Revelation 4:7.    And the first beast was like a lion, and the second beast like a calf, and the third beast had a face as a man, and the fourth beast was like a flying eagle.

     Because the Greek word is zoon, form which is derived our English words “zoo” and “zoology,” the King James translators used the word “beast,” but it means simply “living creature.”  The appearance of these living ones immediately is seen to resemble that of the four cherubim described in Ezekiel 1:10.  “As for the likeness of their faces, they four had the face of a man, and the face of a lion, on the right side: and they four had the face of an ox on the left side; they four also had the face of an eagle.”  Ezekiel also says, however, that “this was their appearance; they had the likeness of a man.  And every one had four faces, and every one had four wings” (Ezekiel 1:5, 6).

     The picture seems to be one of four mighty angelic cherubs, each of whom has four faces.  The four faces represent the lion (greatest of the wild animals), the ox (greatest of the domestic animals), the eagle (greatest of the flying animals), and the man (greatest of all creatures).  The different order as described by John and by Ezekiel evidently resulted simply from the different points from which they viewed them.  That these were the cherubim (Hebrews plural of “cherub”) is stated in Ezekiel 10:20-22.  They all have “the likeness of a man” in their general mien even though three of their four faces depict other creatures.  The manlike face of each may be always directed toward the presence of God, judging from the representations of the two cherubim over the ark of the covenant (Exodus 20:17-22).  They can proceed in any direction without turning (Ezekiel 1:12).
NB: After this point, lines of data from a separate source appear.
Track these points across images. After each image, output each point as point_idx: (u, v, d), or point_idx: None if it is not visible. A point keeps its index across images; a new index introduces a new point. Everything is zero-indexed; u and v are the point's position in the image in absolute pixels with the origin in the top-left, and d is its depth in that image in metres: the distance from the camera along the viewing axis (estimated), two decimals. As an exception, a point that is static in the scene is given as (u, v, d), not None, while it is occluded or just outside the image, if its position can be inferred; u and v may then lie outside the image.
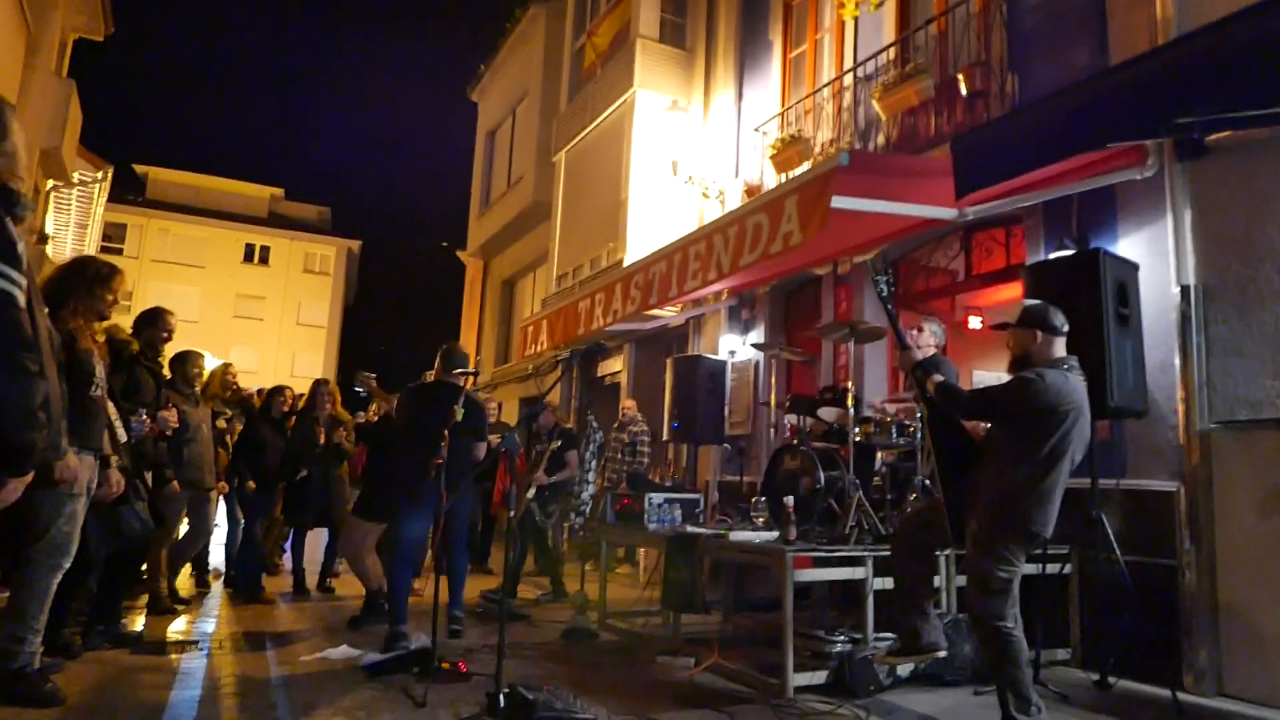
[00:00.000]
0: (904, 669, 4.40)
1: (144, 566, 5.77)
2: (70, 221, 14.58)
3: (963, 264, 7.01)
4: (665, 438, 8.77)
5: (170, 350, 5.75)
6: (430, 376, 5.60)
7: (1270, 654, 4.31)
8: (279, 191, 40.49)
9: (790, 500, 4.78)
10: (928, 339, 5.38)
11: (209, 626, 5.67)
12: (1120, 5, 5.44)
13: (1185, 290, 4.84)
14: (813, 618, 5.45)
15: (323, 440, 6.98)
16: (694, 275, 6.44)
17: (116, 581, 4.86)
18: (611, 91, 11.27)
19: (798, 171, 7.88)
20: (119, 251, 33.35)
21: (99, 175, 14.43)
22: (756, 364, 8.69)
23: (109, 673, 4.23)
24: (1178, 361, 4.81)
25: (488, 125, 18.31)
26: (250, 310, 37.04)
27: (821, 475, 5.35)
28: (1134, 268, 4.88)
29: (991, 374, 6.69)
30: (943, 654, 4.00)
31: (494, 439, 8.83)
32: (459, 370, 5.36)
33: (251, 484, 6.81)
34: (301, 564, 7.18)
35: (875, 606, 4.56)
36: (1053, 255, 5.46)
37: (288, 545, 7.98)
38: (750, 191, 9.01)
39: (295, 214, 40.70)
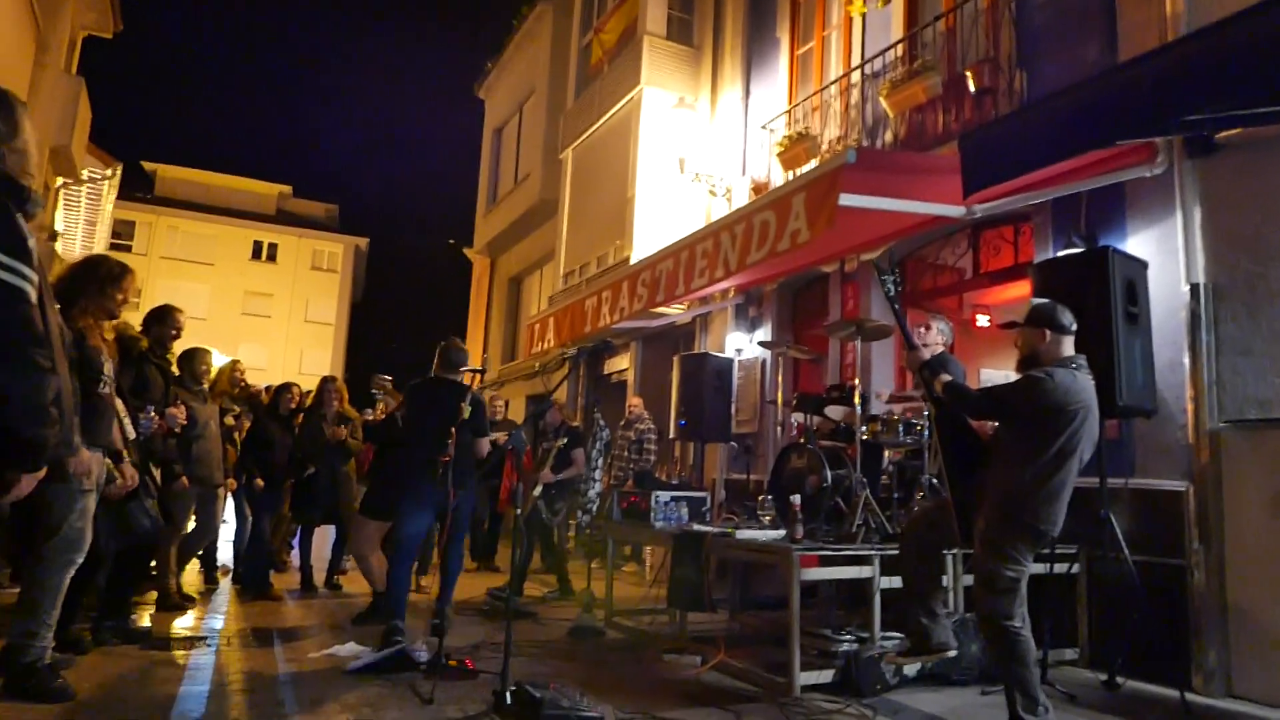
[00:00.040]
0: (911, 668, 4.39)
1: (153, 563, 5.80)
2: (79, 219, 14.64)
3: (970, 262, 6.98)
4: (672, 436, 8.76)
5: (179, 348, 5.78)
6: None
7: None
8: (287, 189, 40.58)
9: (797, 499, 4.77)
10: (935, 337, 5.36)
11: (217, 623, 5.69)
12: (1129, 2, 5.41)
13: (1195, 288, 4.82)
14: (819, 616, 5.45)
15: (335, 436, 6.99)
16: (701, 273, 6.42)
17: (126, 578, 4.88)
18: (618, 89, 11.26)
19: (805, 169, 7.85)
20: (128, 248, 33.49)
21: (108, 172, 14.49)
22: (763, 362, 8.68)
23: (118, 668, 4.25)
24: (1187, 360, 4.79)
25: (494, 122, 18.32)
26: (258, 307, 37.15)
27: (828, 474, 5.35)
28: (1143, 266, 4.86)
29: (999, 372, 6.69)
30: (952, 654, 3.99)
31: (501, 436, 8.87)
32: (466, 368, 5.38)
33: (260, 481, 6.84)
34: (309, 561, 7.20)
35: (882, 605, 4.55)
36: (1061, 253, 5.44)
37: (295, 542, 8.01)
38: (757, 189, 8.99)
39: (303, 211, 40.81)
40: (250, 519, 7.01)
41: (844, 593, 5.83)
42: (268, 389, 7.83)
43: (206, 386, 6.39)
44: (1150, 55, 4.19)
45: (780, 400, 6.91)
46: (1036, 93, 5.99)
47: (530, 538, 7.39)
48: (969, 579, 4.55)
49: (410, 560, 5.11)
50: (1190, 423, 4.75)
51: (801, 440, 5.87)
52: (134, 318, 5.33)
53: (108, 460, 4.06)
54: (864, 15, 7.92)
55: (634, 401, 9.05)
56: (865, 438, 5.28)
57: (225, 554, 7.72)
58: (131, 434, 4.49)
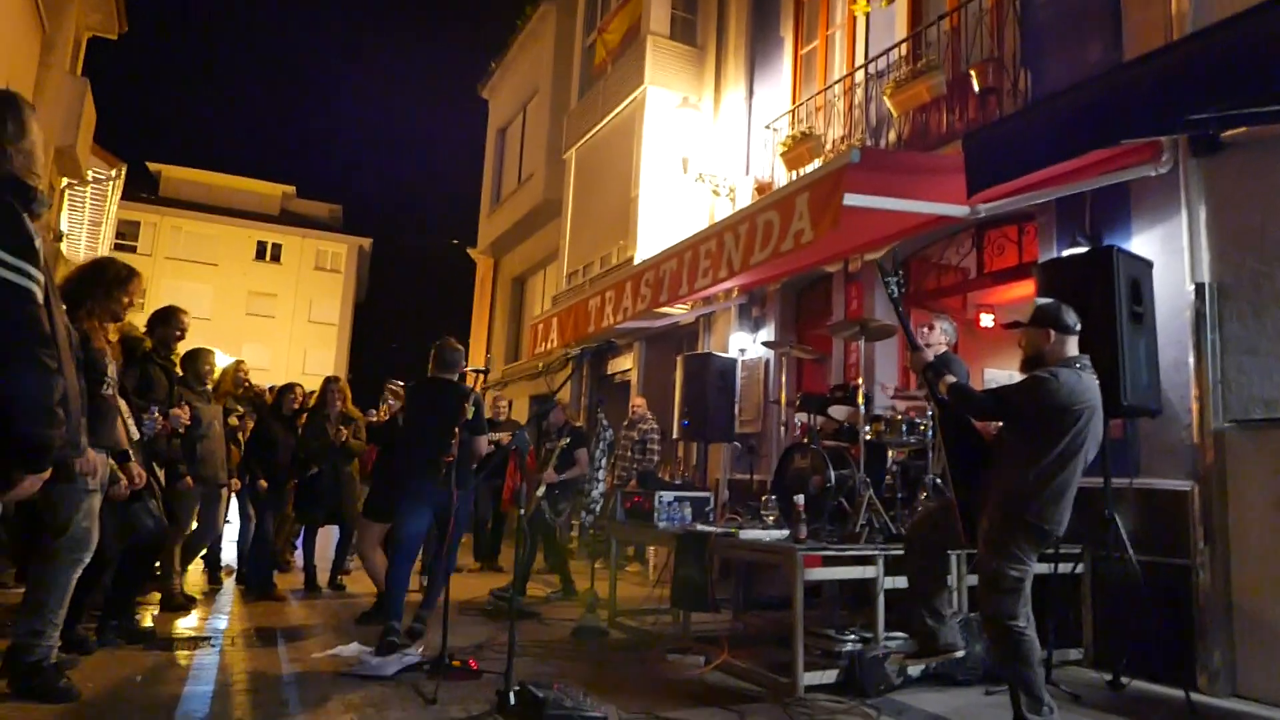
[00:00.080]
0: (915, 669, 4.39)
1: (156, 563, 5.81)
2: (84, 219, 14.69)
3: (974, 261, 6.97)
4: (675, 436, 8.76)
5: (182, 348, 5.79)
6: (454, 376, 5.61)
7: (1285, 655, 4.28)
8: (291, 189, 40.62)
9: (800, 499, 4.76)
10: (939, 337, 5.35)
11: (221, 623, 5.70)
12: (1134, 1, 5.39)
13: (1200, 288, 4.80)
14: (823, 616, 5.45)
15: (338, 437, 7.00)
16: (704, 273, 6.42)
17: (130, 578, 4.89)
18: (622, 88, 11.26)
19: (809, 169, 7.85)
20: (132, 249, 33.56)
21: (113, 173, 14.53)
22: (767, 362, 8.67)
23: (123, 668, 4.26)
24: (1192, 360, 4.78)
25: (498, 122, 18.33)
26: (262, 308, 37.20)
27: (832, 474, 5.34)
28: (1148, 265, 4.84)
29: (1003, 372, 6.67)
30: (960, 654, 3.99)
31: (504, 437, 8.87)
32: (468, 368, 5.39)
33: (264, 482, 6.85)
34: (313, 561, 7.21)
35: (886, 605, 4.55)
36: (1066, 253, 5.43)
37: (299, 542, 8.02)
38: (761, 189, 8.98)
39: (307, 212, 40.86)
40: (254, 519, 7.02)
41: (848, 593, 5.82)
42: (271, 389, 7.85)
43: (210, 387, 6.41)
44: (1155, 54, 4.17)
45: (784, 400, 6.90)
46: (1041, 92, 5.98)
47: (533, 538, 7.39)
48: (973, 579, 4.54)
49: (410, 560, 5.10)
50: (1195, 422, 4.73)
51: (805, 440, 5.87)
52: (138, 318, 5.34)
53: (111, 461, 4.08)
54: (868, 14, 7.89)
55: (637, 401, 9.05)
56: (869, 438, 5.27)
57: (229, 554, 7.74)
58: (135, 435, 4.50)
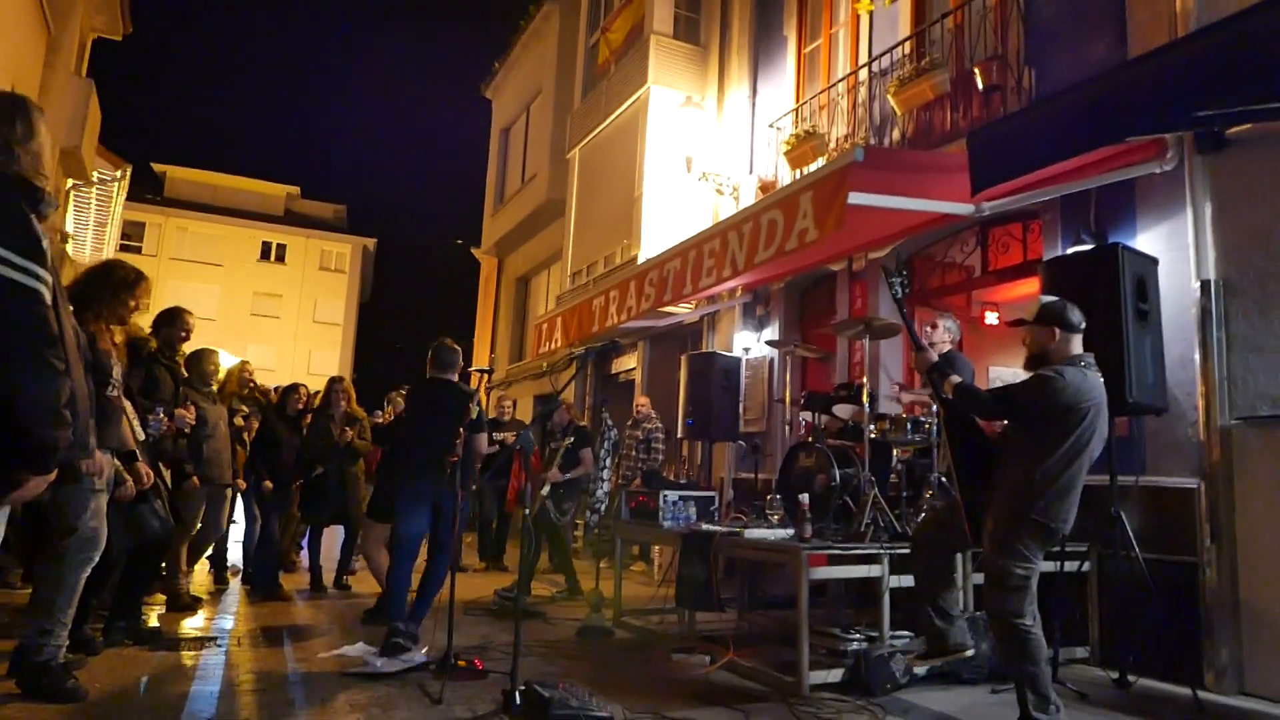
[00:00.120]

     Cherubim had been placed at the entrance to the garden of Eden after the expulsion of Adam and Eve.  Wherever the cherubim are mentioned, they are represented as in the presence of God, either symbolically (as in the tabernacle and temple) or actually (as in the descriptions of John and Ezekiel).

     Isaiah also was granted a glorious vision of the heavenly temple, where he saw certain angelic beings which he called “seraphim” (Isaiah 6:1-7).  The word means “fiery ones” and they are probably the same – or at least of the same order – as the cherubim (the root meaning of which is not known).  Ezekiel describes the cherubim thus: “As for the likeness of the living creatures, their appearance was like burning coals of fire, and like the appearance of lamps: it went up and down among the living creatures; and the fire was bright, and out of the fire went forth lightning” (Ezekiel 1:13).  Both the seraphim (Isaiah 6:2) and the living creatures in Revelation (4:8) are said to have six wings, whereas the cherubim in Ezekiel 1:6 are said to have four wings.  The latter, however, are presumably the wings for flying, two to move backward and forward, two to move left and right.  An additional two wings on each face were said in Isaiah’s vision to be for covering the face and two for covering the feet.

Revelation 4:8.    And the four beasts had each of them six wings about him; and they were full of eyes within: and they rest not day and night, saying, Holy, holy, holy, Lord God Almighty, which was, and is, and is to come. 

     Further identification of these living ones with the seraphim is indicated by their occupation – the unending ascription of threefold holiness to the Lord of hosts (Isaiah 6:3).  Though these cherubim/seraphim are no doubt the most gloriously beautiful of all God’s creatures (the fallen cherub, evidently Satan, of Ezekiel 28:11-19 was said to have been originally “full of wisdom and perfect in beauty”), they give all glory to God.  The connection of the three-times repeated “Holy!” to the past, present, and future work of the triune God is evident.  God is perfectly holy in His work of creation, His work of redemption, and His work of consummation.